The party said the proposal to ban adverts for foods high in fat, sugar or salt forms part of a future child health bill that will be included in its election manifesto.
Labour will not require food manufacturers to change the fat, salt or sugar content of their products, but shadow health secretary Jonathan Ashworth hopes the change in advertising rules will have a positive impact on children’s health. The party believes the ban would see a significant cut in the number of junk food adverts viewed by children.
Ashworth said Labour wants to make Britain’s next generation “the healthiest in the world” through a £250m-a-year package of reforms that will also include investment in school nurses and counselling services in primary and secondary schools.
He told BBC Radio 4’s Today programme that Labour would apply the same rules to primetime television that already apply to children’s TV.
“When you’re sat down with your children, as I do, watching The X Factor or Britain’s Got Talent, you’re not going to be seeing adverts for junk food,” he said.

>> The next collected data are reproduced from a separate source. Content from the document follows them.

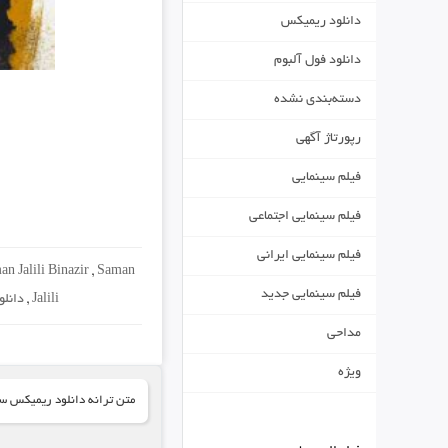
دانلود ریمیکس
دانلود فول آلبوم
دسته‌بندی نشده
رپورتاژ آگهی
فیلم سینمایی
فیلم سینمایی اجتماعی
فیلم سینمایی ایرانی
 Jalili Binazir
,
Saman
فیلم سینمایی جدید
Jalili
,
دانل
مداحی
ویژه
متن ترانه دانلود ریمیکس سا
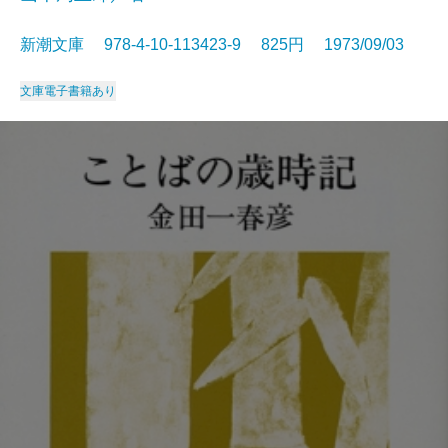
新潮文庫 978-4-10-113423-9 825円 1973/09/03
文庫
電子書籍あり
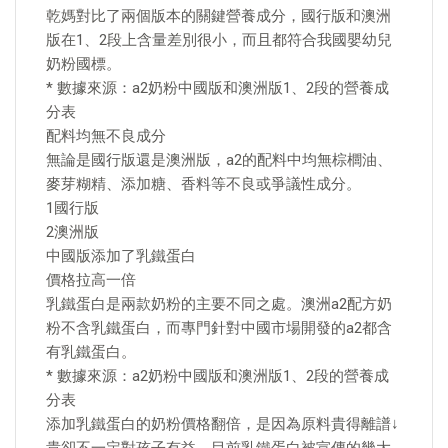
乾媽對比了兩個版本的關鍵營養成分，國行版和澳洲
版在1、2段上含量差別很小，而且都符合我國嬰幼兒
奶粉國標。
* 數據來源：a2奶粉中國版和澳洲版1、2段的營養成
分表
配料均無不良成分
無論是國行版還是澳洲版，a2的配料中均無棕櫚油、
麥芽糊精、添加糖、香料等不良或爭議性成分。
1國行版
2澳洲版
中國版添加了乳鐵蛋白
價格拉高一倍
乳鐵蛋白是兩款奶粉的主要不同之處。澳洲a2配方奶
粉不含乳鐵蛋白，而專門針對中國市場開發的a2都含
有乳鐵蛋白。
* 數據來源：a2奶粉中國版和澳洲版1、2段的營養成
分表
添加乳鐵蛋白的奶粉價格翻倍，是因為原料貴得離譜↓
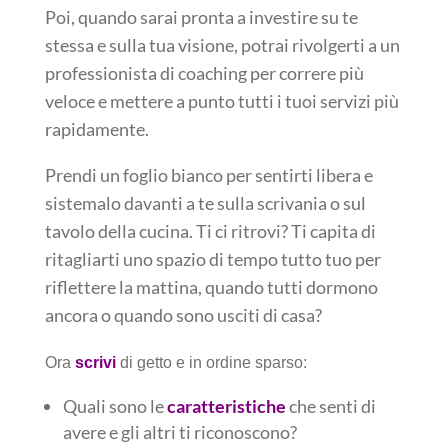
Poi, quando sarai pronta a investire su te
stessa e sulla tua visione, potrai rivolgerti a un
professionista di coaching per correre più
veloce e mettere a punto tutti i tuoi servizi più
rapidamente.
Prendi un foglio bianco per sentirti libera e
sistemalo davanti a te sulla scrivania o sul
tavolo della cucina. Ti ci ritrovi? Ti capita di
ritagliarti uno spazio di tempo tutto tuo per
riflettere la mattina, quando tutti dormono
ancora o quando sono usciti di casa?
Ora
scrivi
di getto e in ordine sparso:
Quali sono le
caratteristiche
che senti di
avere e gli altri ti riconoscono?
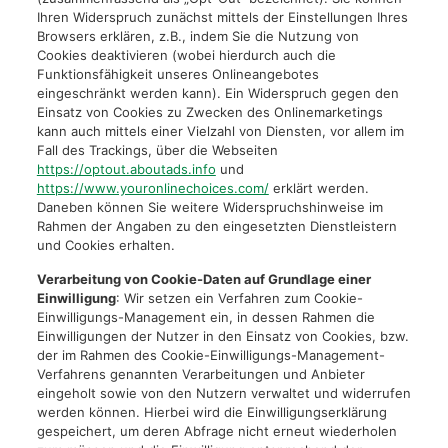
Ihren Widerspruch zunächst mittels der Einstellungen Ihres
Browsers erklären, z.B., indem Sie die Nutzung von
Cookies deaktivieren (wobei hierdurch auch die
Funktionsfähigkeit unseres Onlineangebotes
eingeschränkt werden kann). Ein Widerspruch gegen den
Einsatz von Cookies zu Zwecken des Onlinemarketings
kann auch mittels einer Vielzahl von Diensten, vor allem im
Fall des Trackings, über die Webseiten
https://optout.aboutads.info
und
https://www.youronlinechoices.com/
erklärt werden.
Daneben können Sie weitere Widerspruchshinweise im
Rahmen der Angaben zu den eingesetzten Dienstleistern
und Cookies erhalten.
Verarbeitung von Cookie-Daten auf Grundlage einer
Einwilligung
: Wir setzen ein Verfahren zum Cookie-
Einwilligungs-Management ein, in dessen Rahmen die
Einwilligungen der Nutzer in den Einsatz von Cookies, bzw.
der im Rahmen des Cookie-Einwilligungs-Management-
Verfahrens genannten Verarbeitungen und Anbieter
eingeholt sowie von den Nutzern verwaltet und widerrufen
werden können. Hierbei wird die Einwilligungserklärung
gespeichert, um deren Abfrage nicht erneut wiederholen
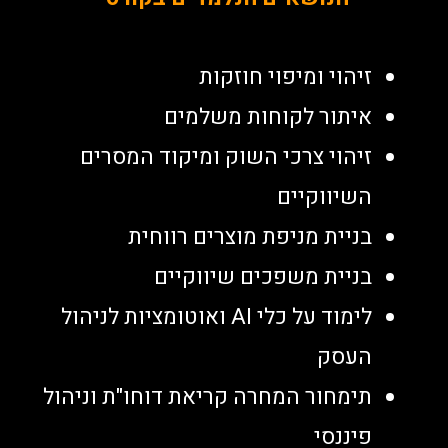
זיהוי ומיפוי חוזקות
איתור לקוחות משלמים
זיהוי צרכי השוק ומיקוד המסרים
השיווקיים
בניית מניפת מוצרים רווחית
בניית משפכים שיווקיים
לימוד על כלי AI ואוטומציות לניהול
העסק
תימחור המחרה קריאת דוחו"ת וניהול
פיננסי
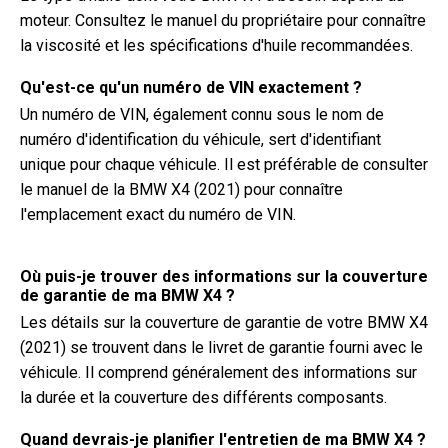
moteur. Consultez le manuel du propriétaire pour connaître
la viscosité et les spécifications d'huile recommandées.
Qu'est-ce qu'un numéro de VIN exactement ?
Un numéro de VIN, également connu sous le nom de
numéro d'identification du véhicule, sert d'identifiant
unique pour chaque véhicule. Il est préférable de consulter
le manuel de la BMW X4 (2021) pour connaître
l'emplacement exact du numéro de VIN.
Où puis-je trouver des informations sur la couverture
de garantie de ma BMW X4 ?
Les détails sur la couverture de garantie de votre BMW X4
(2021) se trouvent dans le livret de garantie fourni avec le
véhicule. Il comprend généralement des informations sur
la durée et la couverture des différents composants.
Quand devrais-je planifier l'entretien de ma BMW X4 ?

“This isn’t the only measure to help us tackle obesity, but a number of children are watching these shows, and there is research that children see the adverts for McDonald’s and hassle their parents to go there. I do take my children to McDonald’s, but it’s all about doing it in moderation.”
The Labour minister hopes the proposed advertising ban would combine with the so-called sugar tax due to be imposed from April 2018, which is designed to encourage food and drinks manufacturers to make their products healthier.
“I think Ribena, for example, are changing their sugar content [in response to the sugar tax],” Ashworth said. “So there’s no reason why food companies cannot do similar. If they want to advertise their foods on Britain’s Got Talent, they can reduce the salt, the sugar, the fat content.”